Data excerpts
--
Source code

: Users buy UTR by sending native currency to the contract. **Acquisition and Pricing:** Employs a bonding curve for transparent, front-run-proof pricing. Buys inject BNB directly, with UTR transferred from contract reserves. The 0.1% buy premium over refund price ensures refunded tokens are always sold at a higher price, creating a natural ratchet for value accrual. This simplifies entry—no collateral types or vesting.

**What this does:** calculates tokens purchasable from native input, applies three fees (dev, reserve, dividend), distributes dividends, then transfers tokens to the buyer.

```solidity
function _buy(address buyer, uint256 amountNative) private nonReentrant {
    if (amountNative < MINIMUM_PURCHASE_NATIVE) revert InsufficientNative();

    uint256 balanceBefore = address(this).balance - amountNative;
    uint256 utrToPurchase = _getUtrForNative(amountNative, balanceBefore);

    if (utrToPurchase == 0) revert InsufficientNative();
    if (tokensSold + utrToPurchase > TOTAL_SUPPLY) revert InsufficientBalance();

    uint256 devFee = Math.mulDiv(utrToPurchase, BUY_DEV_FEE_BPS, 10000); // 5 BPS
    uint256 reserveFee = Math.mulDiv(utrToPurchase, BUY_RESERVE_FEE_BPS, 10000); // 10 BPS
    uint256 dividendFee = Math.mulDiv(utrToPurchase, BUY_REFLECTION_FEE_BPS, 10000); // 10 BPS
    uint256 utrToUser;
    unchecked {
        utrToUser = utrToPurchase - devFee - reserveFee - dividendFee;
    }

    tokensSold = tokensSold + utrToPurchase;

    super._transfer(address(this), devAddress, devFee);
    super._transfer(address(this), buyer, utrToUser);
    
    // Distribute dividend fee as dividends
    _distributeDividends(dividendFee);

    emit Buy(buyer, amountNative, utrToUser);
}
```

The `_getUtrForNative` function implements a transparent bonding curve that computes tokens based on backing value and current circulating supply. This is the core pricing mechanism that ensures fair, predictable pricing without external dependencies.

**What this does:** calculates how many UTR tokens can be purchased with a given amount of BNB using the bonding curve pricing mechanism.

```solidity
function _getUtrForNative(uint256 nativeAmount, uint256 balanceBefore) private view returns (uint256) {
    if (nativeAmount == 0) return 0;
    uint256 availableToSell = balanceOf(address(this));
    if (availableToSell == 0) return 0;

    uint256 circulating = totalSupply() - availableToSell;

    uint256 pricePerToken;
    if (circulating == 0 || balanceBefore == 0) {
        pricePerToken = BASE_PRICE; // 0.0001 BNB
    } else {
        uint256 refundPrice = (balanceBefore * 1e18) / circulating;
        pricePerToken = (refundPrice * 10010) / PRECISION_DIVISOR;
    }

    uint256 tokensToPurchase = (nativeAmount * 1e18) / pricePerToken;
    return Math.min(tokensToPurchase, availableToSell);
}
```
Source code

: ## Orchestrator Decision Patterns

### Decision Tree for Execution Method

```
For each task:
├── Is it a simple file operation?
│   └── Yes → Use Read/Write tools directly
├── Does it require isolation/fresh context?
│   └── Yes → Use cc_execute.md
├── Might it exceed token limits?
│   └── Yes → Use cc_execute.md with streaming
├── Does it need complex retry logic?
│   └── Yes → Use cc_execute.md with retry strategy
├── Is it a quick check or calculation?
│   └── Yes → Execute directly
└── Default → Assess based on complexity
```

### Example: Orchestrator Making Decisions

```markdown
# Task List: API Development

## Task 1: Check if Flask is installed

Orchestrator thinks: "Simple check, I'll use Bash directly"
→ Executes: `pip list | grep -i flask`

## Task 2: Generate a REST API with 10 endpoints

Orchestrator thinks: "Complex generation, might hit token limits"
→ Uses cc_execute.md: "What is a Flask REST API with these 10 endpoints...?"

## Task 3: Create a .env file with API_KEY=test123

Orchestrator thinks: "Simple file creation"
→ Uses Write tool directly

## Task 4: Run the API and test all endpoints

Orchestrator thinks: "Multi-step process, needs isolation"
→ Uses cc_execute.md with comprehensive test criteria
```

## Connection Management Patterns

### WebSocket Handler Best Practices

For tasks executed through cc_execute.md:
--
§ **WHAT TO DO**: From the data above, copy each line that holds "buyer".

§ **SOLUTION FOR THIS PROBLEM**:
**What this does:** calculates tokens purchasable from native input, applies three fees (dev, reserve, dividend), distributes dividends, then transfers tokens to the buyer.
function _buy(address buyer, uint256 amountNative) private nonReentrant {
    super._transfer(address(this), buyer, utrToUser);
    emit Buy(buyer, amountNative, utrToUser);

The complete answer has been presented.